I have spent the last two years of my life attempting to unlearn the various lessons that our society has made an effort to teach me regarding my identity as a black woman. Some of these lessons include the following:
- My beauty is contingent upon the white eye’s acknowledgment of it.
- My beauty can only be a result of my ability to assimilate into what it has deemed as beautiful.
- My beauty comes through my ability to suppress my black identity.
- My black body can be susceptible to an automatic hypersexualization, although neither engaging in nor alluding to sexual actions.
- My black body is one to be conquered and validated by everyone but myself.
- My “inappropriate” hair must be fixed and mended to appease my counterparts.
- The darker my skin, the less beautiful I was.
- The louder I was, the less attractive I would seem.
- The angrier I presented to be, the less seriously I would be taken.
- The more I embraced my black identity, the less safe I would be.
The litany persists, but frankly, there are too many lessons to explicitly discuss.
Between the ripe ages of fourteen and sixteen, while attending a predominantly white private high school, I spent substantial time working towards detaching myself from my black identity. I desired to fit society’s definition of beauty; there was one thing in the way of that: my blackness.
For so long, I had been taught that the darkness of my skin equated to inferiority and a lack of beauty; frankly, I believed it. I only saw myself as black, I seldom recognized the various attributes, beyond my physical appearance, that made me who I was. I didn’t regard my intellect, my mental capacity, or even my personality as characteristics of importance to what I viewed in my mirror on a daily basis. It was my skin.
It was only my skin that erupted the identity confliction that remained within me from Freshman year to about Junior year of high school.
At the time, I knew little regarding the structural reality of racism, but I didn’t understand the complexity of such an institution. I didn’t understand that the rules that I vowed to live by were direct products of this institutionalized concept that skin depicts one’s place in society; that one’s place in society, based on skin color, could be the foundation of the environment that I rightfully yearned to appeal to.

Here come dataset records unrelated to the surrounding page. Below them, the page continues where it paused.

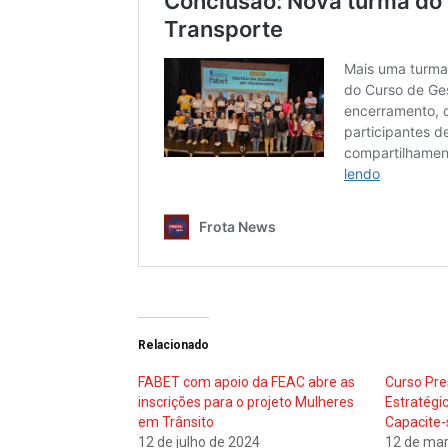
Relacionado
FABET com apoio da FEAC abre as
Curso Pre
inscrições para o projeto Mulheres
Estratégi
em Trânsito
Capacite-
12 de julho de 2024
12 de mar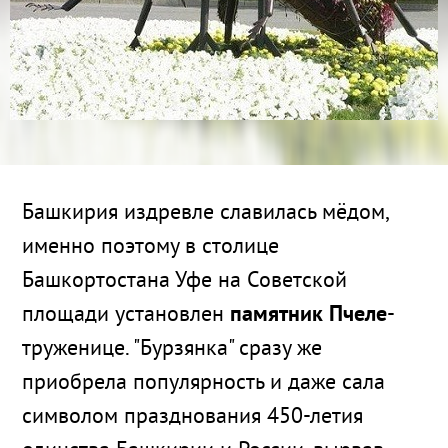
Башкирия издревле славилась мёдом,
именно поэтому в столице
Башкортостана Уфе на Советской
площади установлен
памятник Пчеле
-
труженице. "Бурзянка" сразу же
приобрела популярность и даже сала
символом празднования 450-летия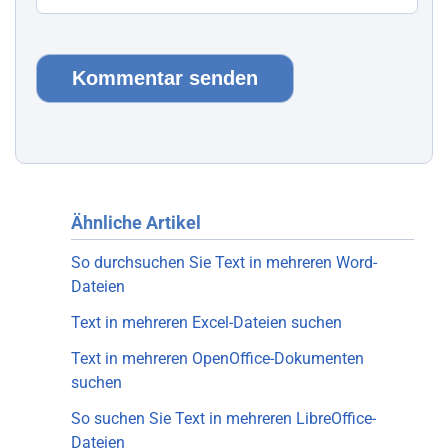
Ähnliche Artikel
So durchsuchen Sie Text in mehreren Word-
Dateien
Text in mehreren Excel-Dateien suchen
Text in mehreren OpenOffice-Dokumenten
suchen
So suchen Sie Text in mehreren LibreOffice-
Dateien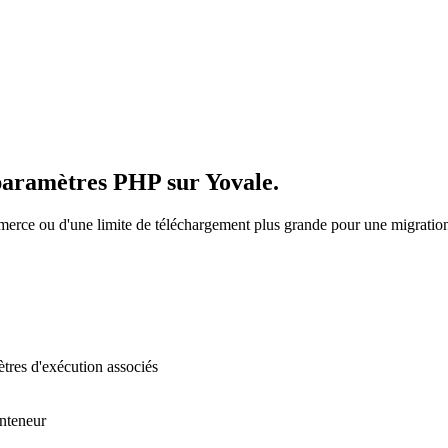
s paramètres PHP sur Yovale.
e ou d'une limite de téléchargement plus grande pour une migration ?
ètres d'exécution associés
onteneur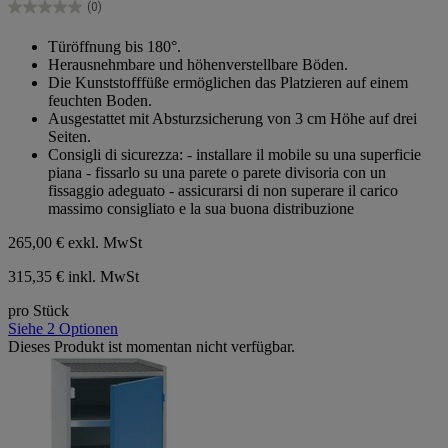
Sternen.
(0)
0.0
von
Türöffnung bis 180°.
5
Herausnehmbare und höhenverstellbare Böden.
Sternen.
Die Kunststofffüße ermöglichen das Platzieren auf einem
feuchten Boden.
Ausgestattet mit Absturzsicherung von 3 cm Höhe auf drei
Seiten.
Consigli di sicurezza: - installare il mobile su una superficie
piana - fissarlo su una parete o parete divisoria con un
fissaggio adeguato - assicurarsi di non superare il carico
massimo consigliato e la sua buona distribuzione
265,00 €
exkl. MwSt
315,35 € inkl. MwSt
pro Stück
Siehe 2 Optionen
Dieses Produkt ist momentan nicht verfügbar.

Upon entering my senior year, I began to learn more about my black identity; not through the standards of what was deemed “beautiful” in the eyes of society, but I looked to learn about the actual history of the black identity.
I focused on immersing myself in avenues of black history that my Western-centric and dominant white narrated educational experience deliberately left out: the representation of black people, throughout history, as warriors, intellectuals, and leaders of their own craft, even though institutional realities worked to debilitate their physical, mental, and spiritual potential.
Now, sitting here as a nineteen-year-old, I look at my black skin, my black ancestors, my story, and the litany of stories that have allowed my existence, and I feel much gratitude. No longer will I seek to find my identity by assimilating and adopting certain attributes of society that will denounce my black identity.
I am black, always have been, and always will be.
The difference between my black identity now and three years ago, is that before, I was ashamed, and today, I couldn’t be more proud to be black.